By contrast, cinematography and mise-en-scène reflect the disparate moods and endings of the film. Mr. Holmes features wide open spaces and a comforting home setting, reflective of the inner peace that Holmes eventually reaches. Gods and Monsters shows the home to be a more confining space, while the outdoors is highly manicured brightness, alternating with the shadows of horror in nightmarish fantasy sequences.

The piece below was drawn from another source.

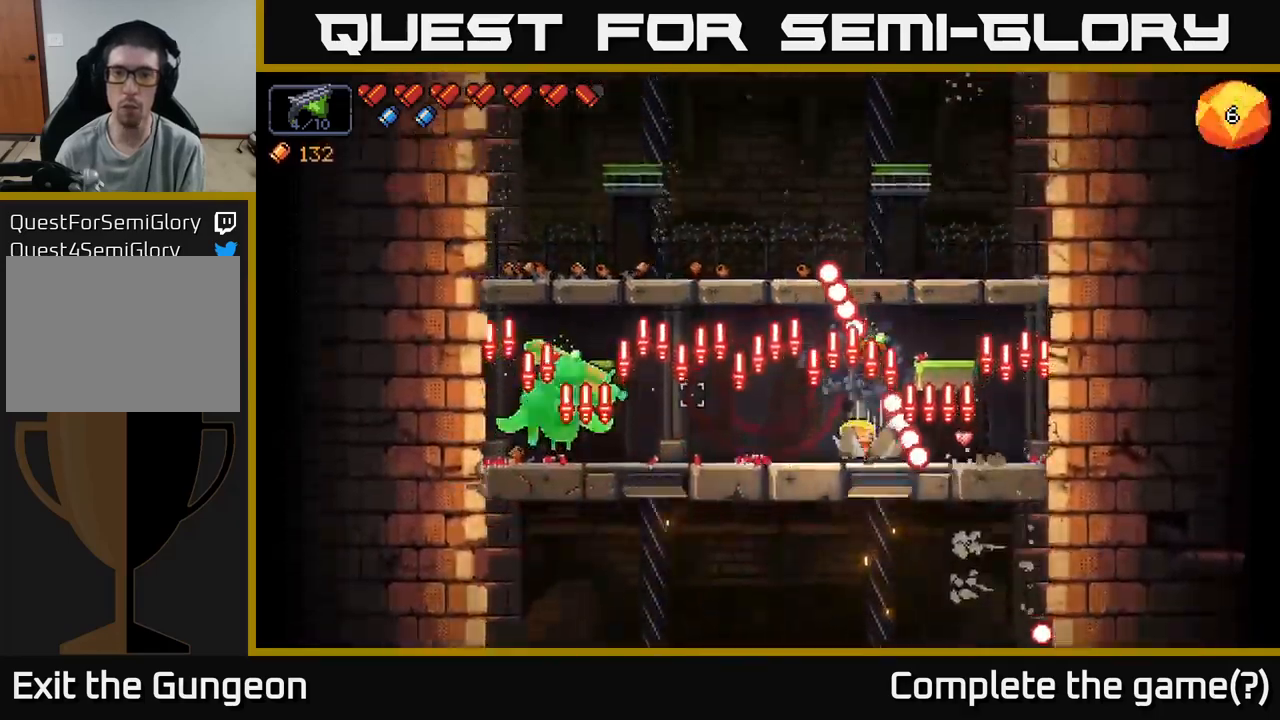
{"buttons": ["R2"], "left_stick": "left", "right_stick": "up", "events": [[50, "left_stick", "center"], [367, "left_stick", "left"], [383, "right_stick", "up"]]}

Director Condon and actor McKellen were both keenly aware of similarities. Mr. Holmes came about because the pair agreed after Gods and Monsters wrapped, “Before we die, we’ve got to do another film together.” McKellen was thrilled with the script and opportunity to play Holmes, although Condon notes that he “was a little wary of the comparisons that would inevitably made with ‘Gods and Monsters’.” This did not stop him from making the picture and enjoying it tremendously, especially as he could better relate to its themes than when he worked on the earlier film at a younger age.

Bringing the two films together allows us to see within Condon’s eclectic career and ongoing investment in the lives of complex and controversial famous figures, both fictional and real, from his screenplay for Chicago (2002), about the infamous Roxie Hart, to his direction of The Fifth Estate (2015), the story of Julian Assange and Wikileaks. We can even see it in his current work on an infamous fairy tale monster-prince, the Beast, in the live-action version of Disney’s Beauty and the Beast (currently in postproduction, to be released 2017).


Ian McKellen in Gods and Monsters (1998)


Ian McKellen in Mr. Holmes (2015)

Because the protagonist of Gods and Monsters is suffering so greatly, there is greater complexity of style and content in that film than in the relatively simpler tale of Mr. Holmes, with its gentle ending of acceptance and love. Holmes escapes the haunting of his past while Whale does not. Thus, the films address similar themes through similar character interactions but with quite different results.